En réponse à nos questions, le ministre des Affaires municipales et de l’Habitation du Québec (MAMH) a répondu que Transports Canada, dont c’est la compétence, « a sollicité la collaboration du MAMH afin d’explorer différentes solutions de rechange à des problématiques identifiées par le milieu municipal quant au régime fédéral d’encadrement de la navigation de plaisance en vigueur ».

Geneviève Drolet, relationniste de presse, ajoute qu’« aucune échéance n’a été établie par [Transports Canada] afin de mener à terme cette réflexion ».
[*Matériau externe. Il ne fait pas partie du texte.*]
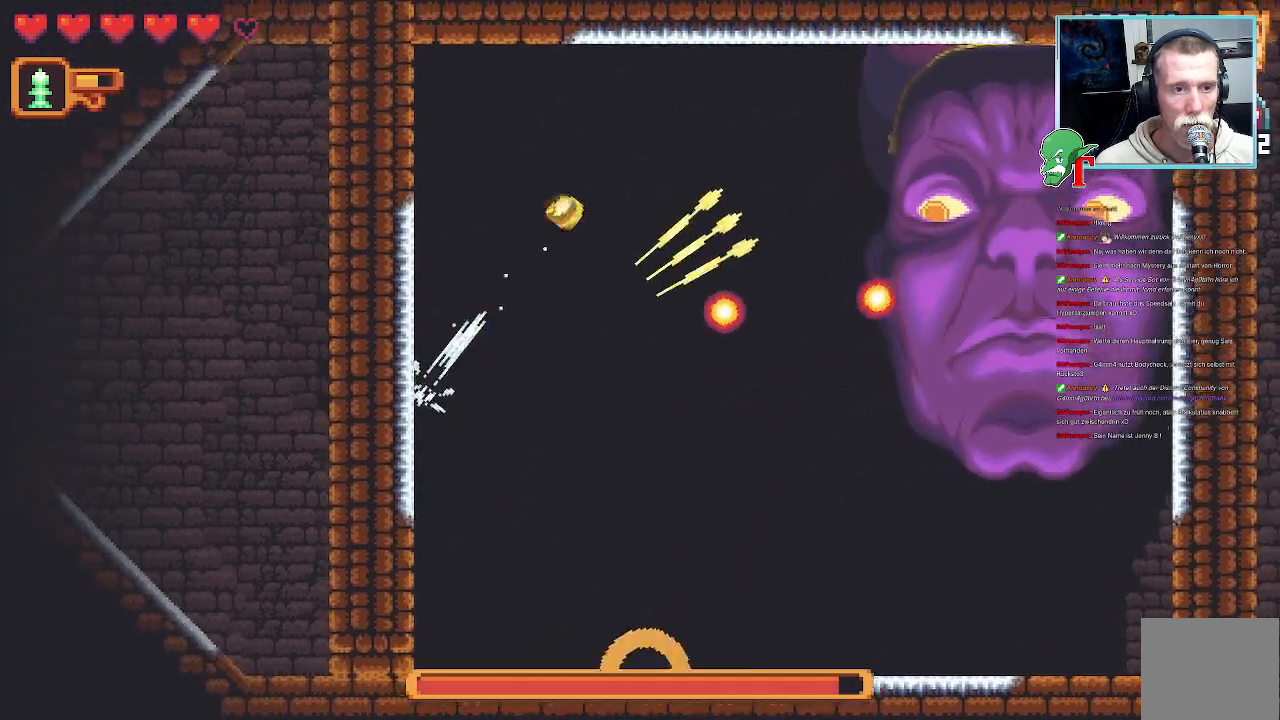
{"buttons": ["SQUARE"], "left_stick": "down-right", "right_stick": "center", "events": [[34, "CROSS", "up"], [117, "SQUARE", "down"], [235, "left_stick", "down-right"]]}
Du côté de Transports Canada, on nous a écrit examiner présentement « les possibilités pour donner plus de contrôle aux administrations locales dans la gestion de leurs plans d’eau locaux ».

Cependant, poursuit Hicham Ayoun, conseiller principal en communications, le gouvernement du Canada entend « maintenir son autorité constitutionnelle en matière de navigation », tout en disant vouloir permettre « aux municipalités locales d’avoir un chemin plus direct entre l’identification d’un problème et la mise en place d’une restriction ».

De l’espoir

Jusqu’ici, néanmoins, l’Union des municipalités du Québec (UMQ) croit qu’il y a vraiment de l’espoir. « Ça sent bon », dit Joé Deslauriers, président du Caucus des municipalités locales (et rurales) de l’UMQ et maire de Saint-Donat.

De compétence fédérale, la navigation de plaisance est régie par la Loi sur la marine marchande du Canada, même quand il n’est question que de tout petits lacs ou de bateaux de plaisanciers.

C’est donc le ministre des Transports qu’il faut réussir à convaincre. Or, le remaniement de la semaine dernière a vu le ministre Omar Alghabra être remplacé par Pablo Rodriguez, qui était jusque-là ministre du Patrimoine.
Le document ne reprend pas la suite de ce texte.